Changing stroke rehab and research worldwide now.Time is Brain! trillions and trillions of neurons that DIE each day because there are NO effective hyperacute therapies besides tPA(only 12% effective). I have 523 posts on hyperacute therapy, enough for researchers to spend decades proving them out. These are my personal ideas and blog on stroke rehabilitation and stroke research. Do not attempt any of these without checking with your medical provider. Unless you join me in agitating, when you need these therapies they won't be there.

What this blog is for:

My blog is not to help survivors recover, it is to have the 10 million yearly stroke survivors light fires underneath their doctors, stroke hospitals and stroke researchers to get stroke solved. 100% recovery. The stroke medical world is completely failing at that goal, they don't even have it as a goal. Shortly after getting out of the hospital and getting NO information on the process or protocols of stroke rehabilitation and recovery I started searching on the internet and found that no other survivor received useful information. This is an attempt to cover all stroke rehabilitation information that should be readily available to survivors so they can talk with informed knowledge to their medical staff. It lays out what needs to be done to get stroke survivors closer to 100% recovery. It's quite disgusting that this information is not available from every stroke association and doctors group.

Saturday, November 24, 2018

Migraines Mimicking Stroke Still Pose Diagnostic Challenges

What EXACTLY is your stroke hospital doing to not have this error in their ER? Are they even measuring false positives?  

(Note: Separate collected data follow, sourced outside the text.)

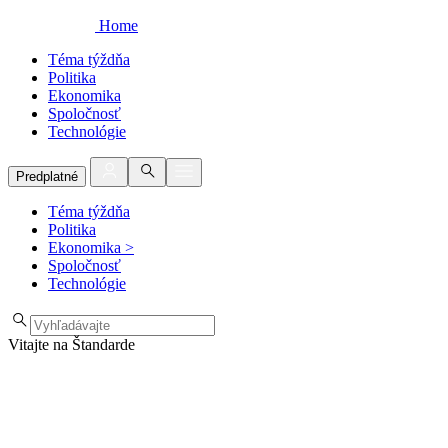
Home
Téma týždňa
Politika
Ekonomika
Spoločnosť
Technológie
Predplatné
Téma týždňa
Politika
Ekonomika
>
Spoločnosť
Technológie
Vitajte na Štandarde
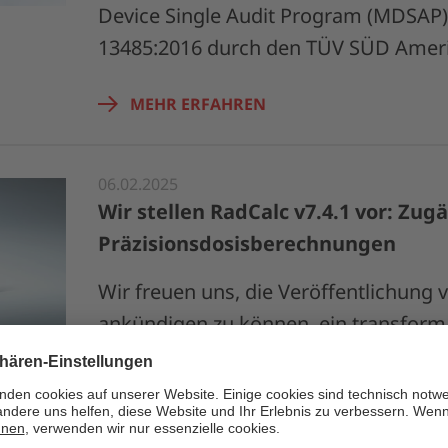
Device Single Audit Program (MDSAP)
13485:2016 durch den TÜV SÜD Amer
MEHR ERFAHREN
06.02.2025
Wir stellen RadCalc v7.4.1 vor: Zug
Präzisionsdosisberechnungen
Wir freuen uns, die Veröffentlichung 
ankündigen zu können, ein transform
schnelle Monte-Carlo-Dosisalgorith
MEHR ERFAHREN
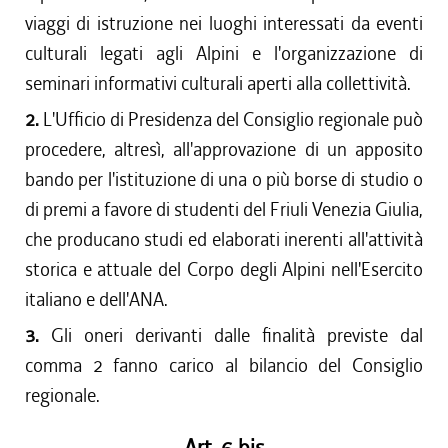
viaggi di istruzione nei luoghi interessati da eventi
culturali legati agli Alpini e l'organizzazione di
seminari informativi culturali aperti alla collettività.
2.
L'Ufficio di Presidenza del Consiglio regionale può
procedere, altresì, all'approvazione di un apposito
bando per l'istituzione di una o più borse di studio o
di premi a favore di studenti del Friuli Venezia Giulia,
che producano studi ed elaborati inerenti all'attività
storica e attuale del Corpo degli Alpini nell'Esercito
italiano e dell'ANA.
3.
Gli oneri derivanti dalle finalità previste dal
comma 2 fanno carico al bilancio del Consiglio
regionale.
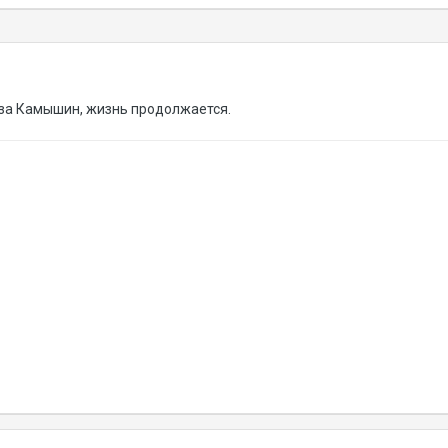
 за Камышин, жизнь продолжается.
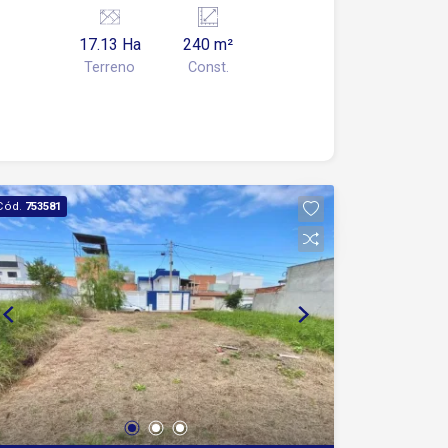
vaca, curral de porco
17.13 Ha
240 m²
Terreno
Const.
Cód.
753581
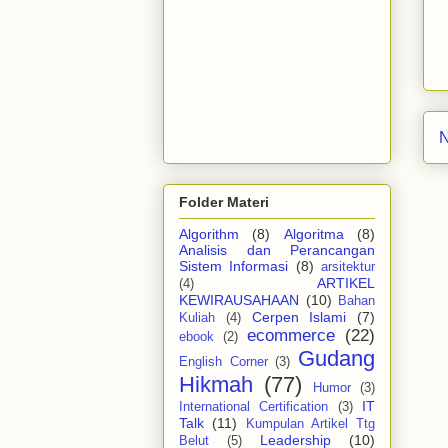
N
Folder Materi
Algorithm
(8)
Algoritma
(8)
Analisis dan Perancangan
Sistem Informasi
(8)
arsitektur
ARTIKEL
(4)
KEWIRAUSAHAAN
(10)
Bahan
Cerpen Islami
(7)
Kuliah
(4)
ecommerce
(22)
ebook
(2)
Gudang
English Corner
(3)
Hikmah
(77)
Humor
(3)
IT
International Certification
(3)
Talk
(11)
Kumpulan Artikel Ttg
Leadership
(10)
Belut
(5)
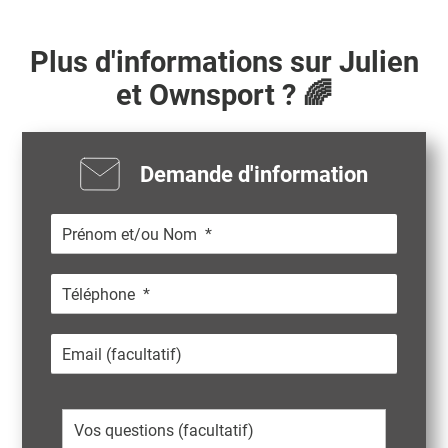
Plus d'informations sur
Julien
et Ownsport ? 🌈
Demande d'information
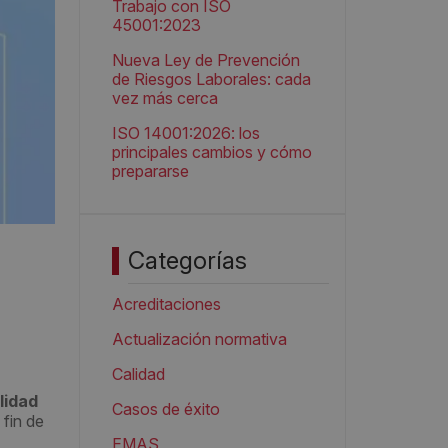
Trabajo con ISO
45001:2023
Nueva Ley de Prevención
de Riesgos Laborales: cada
vez más cerca
ISO 14001:2026: los
principales cambios y cómo
prepararse
Categorías
Acreditaciones
Actualización normativa
Calidad
lidad
Casos de éxito
 fin de
EMAS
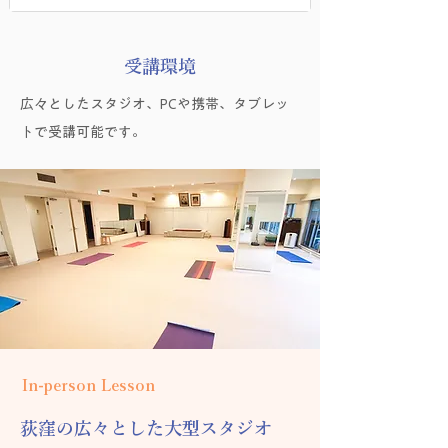
受講環境
広々としたスタジオ、PCや携帯、タブレッ
トで受講可能です。
In-person Lesson
荻窪の広々とした大型スタジオ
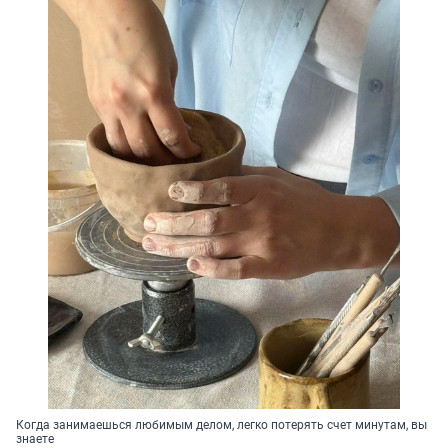
Когда занимаешься любимым делом, легко потерять счет минутам, вы
знаете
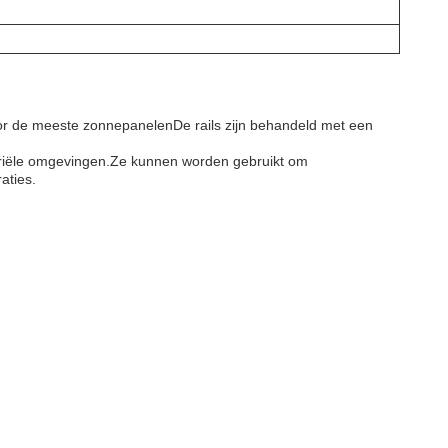
or de meeste zonnepanelenDe rails zijn behandeld met een
striële omgevingen.Ze kunnen worden gebruikt om
aties.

Migraines Mimicking Stroke Still Pose Diagnostic Challenges

Migraine with aura responsible for 18% of improper thrombolytic treatments

  • by Contributing Writer, MedPage Today
SCOTTSDALE, Ariz. -- Migraine with aura is one of the three most common conditions, along with seizures and psychiatric disorders, that mimic stroke and can lead to inappropriate thrombolytic treatment, a researcher said here.
"There are other forms of stroke mimics, but these are the big three," said R. Allan Purdy, MD, of Dalhousie University in Halifax, Nova Scotia, Canada, at a plenary session at the American Headache Society Scottsdale Headache Symposium.
"There can't be a neurologist or healthcare professional who hasn't thought about what might happen if tissue plasminogen activator (tPA) is given to a patient with migraine," Purdy noted. "Since 1995 when tPA came out, there's been a concern that, at some point, we might be giving it to a patient with a stroke mimic."
Earlier this year, a systematic review found that migraine with aura was responsible for 1.79% of all emergency stroke unit evaluations, possibly due to efforts to reduce door-to-needle time for tPA (alteplase) stroke treatment. Migraine with aura was the third most common mimic.
Nearly 7% of tPA administrations were for non-stroke events, with migraine making up about 18% of these. Despite a lack of strong supporting data, thrombolysis in migraine with aura appeared to carry an extremely low risk of adverse events (0.01%), the authors concluded.
"This review was important because of what came out almost at the same time, which were the 2018 guidelines for the early management of stroke," said Purdy. Those guidelines stated that "the risk of symptomatic intracranial hemorrhage in the stroke mimic population is quite low; thus, starting IV alteplase is probably recommended in preference over delaying treatment to pursue additional diagnostic studies."
"The key word here is 'probably' -- and this is important to recognize," Purdy said. "On balance, a lot of patients with stroke mimics have been given tPA, and although the untoward event percentage is extremely low, it's never going to be zero."
The aura is the thing to focus on, Purdy pointed out. "It's not the headache that you can analyze and determine whether it's a stroke mimic, because a lot of patients with transient ischemic attack (TIA) and stroke have headache. You have to look at the aura." The secret to distinguishing migraine from stroke may be in cases with a "slow march of a migraine aura over 20 minutes," in contrast to the abrupt onset of aura symptoms in strokes, he said. Unlike stroke, migraine also can involve one side of the tongue, he added.
In the systematic review, migraine patients tended to arrive quickly at the hospital, often within 1 hour of clinical onset. Overall, stroke mimic patients often were younger, more frequently women, had fewer cardiovascular risk factors, and showed psychiatric disorders as the most common comorbidity. The presence of neurological aura in young women, particularly if it involves speech or vision without hemiplegia, could signify a stroke mimic, Purdy noted. While that group also is risk for stroke, especially women who smoke and use oral contraception medication, "this would be a group you would look at very carefully before giving tPA," he said.
"The neurological differential diagnosis is still important in the emergency department," Purdy observed. "One still has to differentiate what's actually going on. This is important; the therapy is not without risk."
It's important to bear in mind that reaching a correct treatment decision requires knowledge of neurovascular anatomy, clinical stroke syndromes, and common mimics -- all while remembering time is brain, Purdy noted. "A quick assessment of patients takes away the opportunity for a reflective assessment, which we were all trained to think about," he said.
Purdy disclosed no relevant relationships with industry.